Despite default fears and “cockroach” alerts, investors still see private credit as essential
MARKET INSIDER – Private credit is once again testing investors’ nerve — and winning. Even as high-profile warnings about hidden risks, looser underwriting and borrower stress grow louder, global capital continues to flood into the once-niche asset class, underscoring how deeply private credit has embedded itself in modern finance.
The debate intensified after JPMorgan CEO Jamie Dimon warned that risks in private credit were “hiding in plain sight,” likening them to “cockroaches” that would surface when economic conditions worsen. The collapse of U.S. auto-parts maker First Brands Group last year became a case study for critics, highlighting how aggressive leverage quietly accumulated during years of cheap money. Yet rather than retreat, investors appear to be doubling down.

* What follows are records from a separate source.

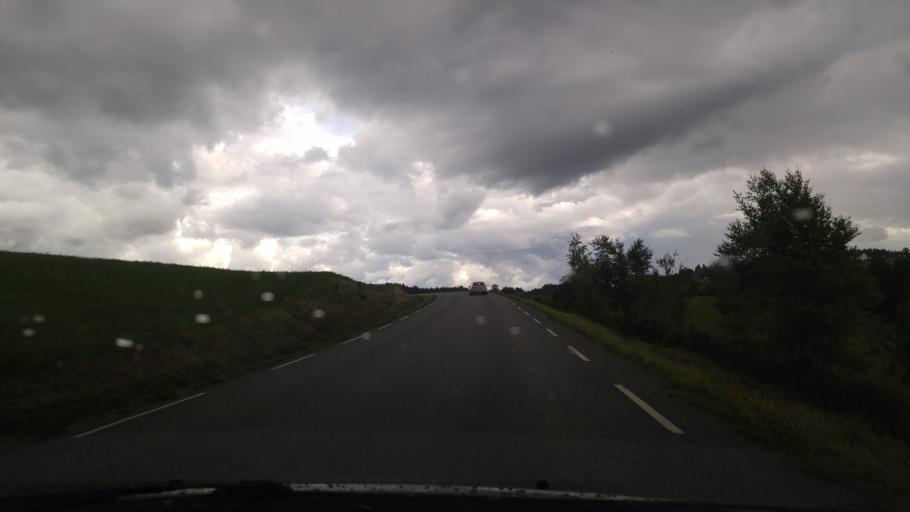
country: NO
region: Nord-Trondelag
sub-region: Levanger
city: Skogn
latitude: 63.6633
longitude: 11.2371
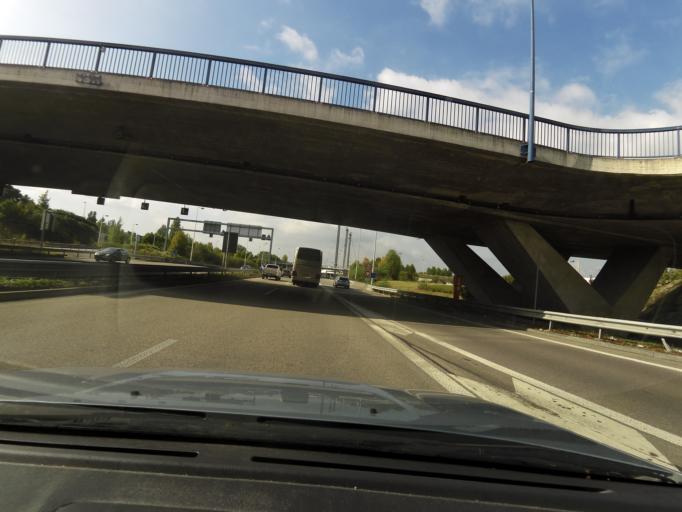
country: FR
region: Alsace
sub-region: Departement du Haut-Rhin
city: Saint-Louis
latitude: 47.5750
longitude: 7.5639
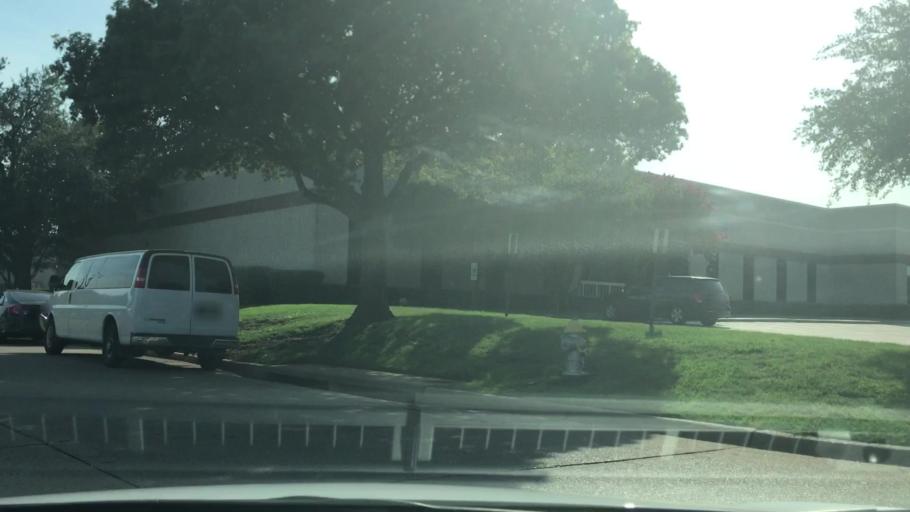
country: US
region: Texas
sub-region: Dallas County
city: Richardson
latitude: 32.8914
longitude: -96.7038
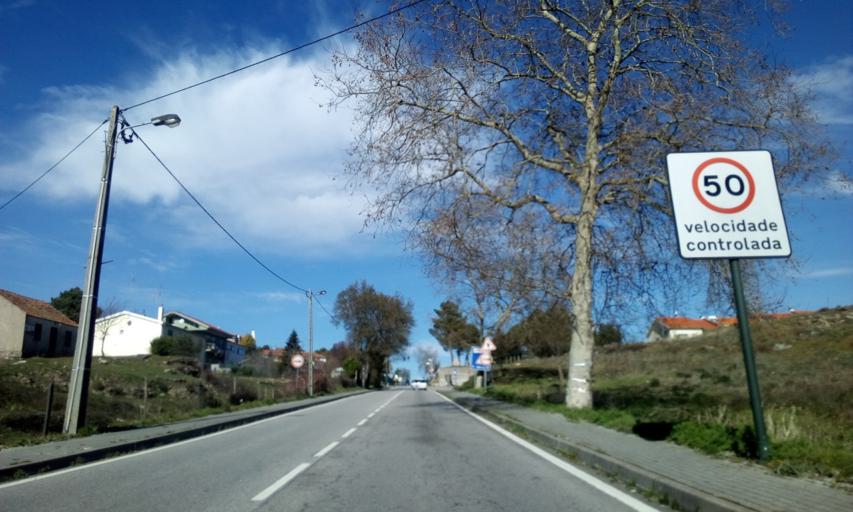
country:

Fundraising momentum tells the story. KKR recently closed $2.5 billion for its Asia Credit Opportunities Fund II, while TPG raised over $6 billion for its latest flagship credit fund, far exceeding targets. Neuberger Berman and Granite Asia also reported strong demand, with backing from sovereign investors such as Temasek. The message from institutions is clear: private credit is no longer a tactical trade — it is a strategic allocation.

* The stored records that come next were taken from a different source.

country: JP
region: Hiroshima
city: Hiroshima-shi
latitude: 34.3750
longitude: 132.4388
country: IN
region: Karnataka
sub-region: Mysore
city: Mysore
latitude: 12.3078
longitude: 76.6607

Wall Street’s own stance reflects this shift. While Dimon raised alarms publicly, JPMorgan’s Alternative Investments Outlook argues that demand remains underpinned by structural forces. Middle-market companies, infrastructure developers and asset-backed borrowers still need capital, even as banks retreat. According to Goldman Sachs, private credit has grown into a multi-trillion-dollar market and is now a core holding for pensions, insurers and endowments that once treated it as an exotic alternative.
That retreat by banks is critical context. Post-2008 regulatory reforms made leveraged and bespoke lending more expensive for traditional lenders, opening a gap that private credit funds have eagerly filled. The result is a parallel lending system that many investors now view as indispensable to economic growth — even if it carries risks that are harder to spot in opaque private markets.

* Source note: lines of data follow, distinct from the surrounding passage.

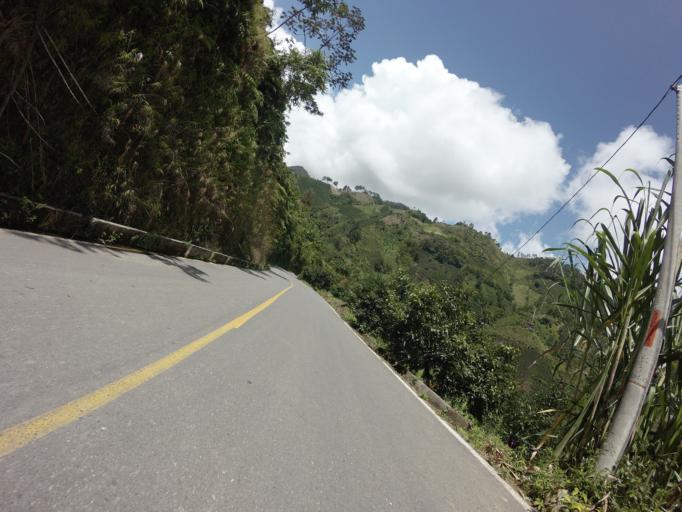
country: CO
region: Caldas
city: Marquetalia
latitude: 5.2901
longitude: -75.1046
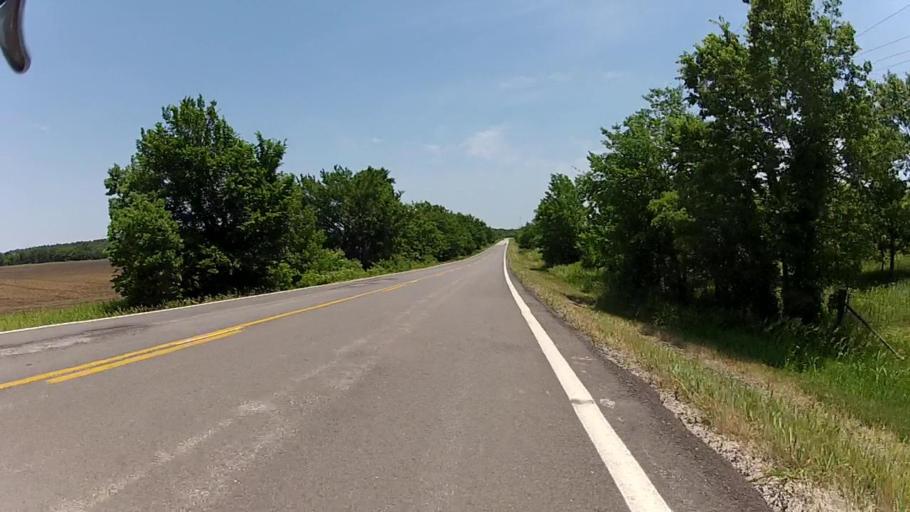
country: US
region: Kansas
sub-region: Chautauqua County
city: Sedan
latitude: 37.1201
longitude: -96.2315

Those risks are becoming more visible. Goldman Sachs estimates that around 15% of private-credit borrowers no longer generate enough cash to fully service interest payments, with many others operating on thin margins. Higher rates have exposed fragile balance sheets, and even anticipated rate cuts are unlikely to solve deeper structural weaknesses. Morningstar has also warned of worsening credit profiles heading into 2026.
Crucially, the strain is not uniform. While U.S. and European markets show signs of leverage creep and covenant erosion, Asia tells a different story. Granite Asia’s Ming Eng argues the region remains conservative, dominated by founder-led and family-owned businesses with lower leverage and stronger covenants. In a crowded global market, that divergence may prove decisive.
The paradox of private credit is now unmistakable: the louder the warnings, the more investors seem convinced they cannot afford to ignore it. Whether today’s confidence proves prescient or complacent may determine if Dimon’s “cockroaches” stay hidden — or become the defining financial story of the next downturn.